[Supplied data Boundary: Start]
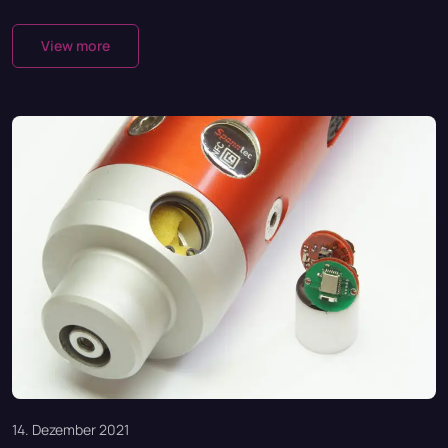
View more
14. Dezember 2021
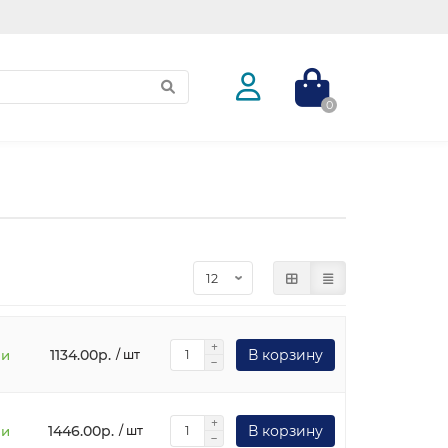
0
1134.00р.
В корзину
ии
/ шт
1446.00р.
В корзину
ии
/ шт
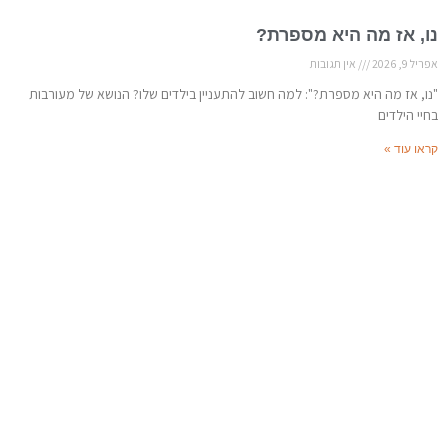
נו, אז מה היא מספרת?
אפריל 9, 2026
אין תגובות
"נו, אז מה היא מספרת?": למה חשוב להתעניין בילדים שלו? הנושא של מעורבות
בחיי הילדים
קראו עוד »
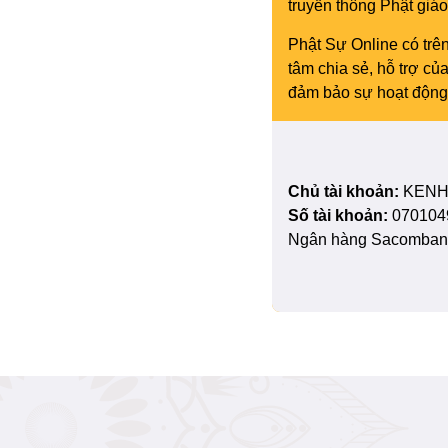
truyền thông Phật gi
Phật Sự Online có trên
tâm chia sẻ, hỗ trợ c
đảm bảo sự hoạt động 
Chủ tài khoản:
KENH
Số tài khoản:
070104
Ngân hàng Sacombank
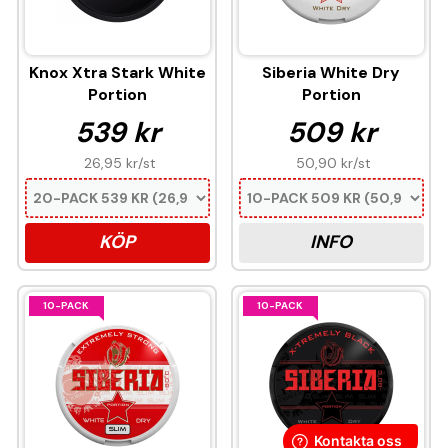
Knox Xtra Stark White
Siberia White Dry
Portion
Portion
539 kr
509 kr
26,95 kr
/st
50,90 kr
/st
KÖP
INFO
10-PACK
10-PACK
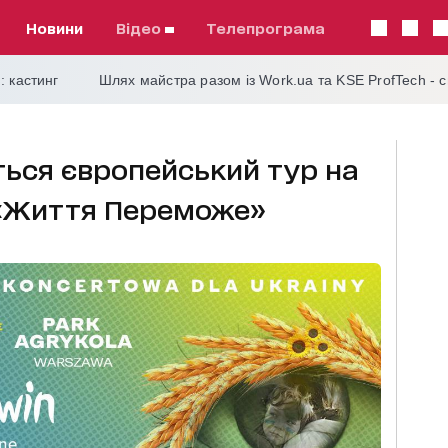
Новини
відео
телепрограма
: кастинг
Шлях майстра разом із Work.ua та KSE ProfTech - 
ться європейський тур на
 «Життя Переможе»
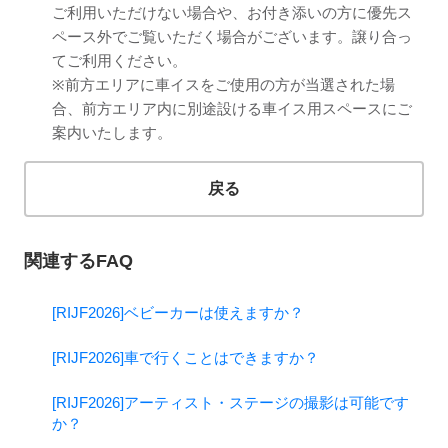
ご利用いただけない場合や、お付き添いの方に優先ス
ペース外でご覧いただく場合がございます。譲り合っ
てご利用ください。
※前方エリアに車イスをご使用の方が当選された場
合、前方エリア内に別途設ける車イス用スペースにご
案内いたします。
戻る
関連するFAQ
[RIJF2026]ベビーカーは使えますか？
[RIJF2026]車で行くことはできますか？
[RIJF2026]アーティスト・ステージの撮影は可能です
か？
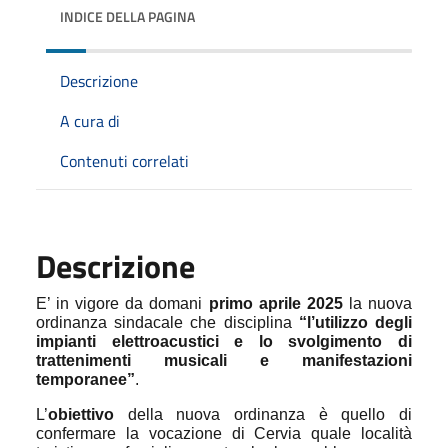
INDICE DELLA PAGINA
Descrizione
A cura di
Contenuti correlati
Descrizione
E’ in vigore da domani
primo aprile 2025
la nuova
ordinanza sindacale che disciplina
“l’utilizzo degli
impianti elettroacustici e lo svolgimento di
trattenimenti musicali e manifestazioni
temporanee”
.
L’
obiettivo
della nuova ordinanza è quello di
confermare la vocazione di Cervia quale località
[Supplied data Boundary: End]
● Exercise directions
Give every record again without changing a word. Exclude the pictures.

● Output for this task
View more
14. Dezember 2021
0
1134.00р.
В корзину
ии
/ шт
1446.00р.
В корзину
ии
/ шт
נו, אז מה היא מספרת?
אפריל 9, 2026
אין תגובות
"נו, אז מה היא מספרת?": למה חשוב להתעניין בילדים שלו? הנושא של מעורבות
בחיי הילדים
קראו עוד »
truyền thông Phật gi
Phật Sự Online có trên
tâm chia sẻ, hỗ trợ c
đảm bảo sự hoạt động 
Chủ tài khoản:
KENH
Số tài khoản:
070104
Ngân hàng Sacombank
Knox Xtra Stark White
Siberia White Dry
Portion
Portion
539 kr
509 kr
26,95 kr
/st
50,90 kr
/st
KÖP
INFO
10-PACK
10-PACK
Новини
відео
телепрограма
: кастинг
Шлях майстра разом із Work.ua та KSE ProfTech - 
ться європейський тур на
 «Життя Переможе»
ご利用いただけない場合や、お付き添いの方に優先ス
ペース外でご覧いただく場合がございます。譲り合っ
てご利用ください。
※前方エリアに車イスをご使用の方が当選された場
合、前方エリア内に別途設ける車イス用スペースにご
案内いたします。
戻る
関連するFAQ
[RIJF2026]ベビーカーは使えますか？
[RIJF2026]車で行くことはできますか？
[RIJF2026]アーティスト・ステージの撮影は可能です
か？
INDICE DELLA PAGINA
Descrizione
A cura di
Contenuti correlati
Descrizione
E’ in vigore da domani
primo aprile 2025
la nuova
ordinanza sindacale che disciplina
“l’utilizzo degli
impianti elettroacustici e lo svolgimento di
trattenimenti musicali e manifestazioni
temporanee”
.
L’
obiettivo
della nuova ordinanza è quello di
confermare la vocazione di Cervia quale località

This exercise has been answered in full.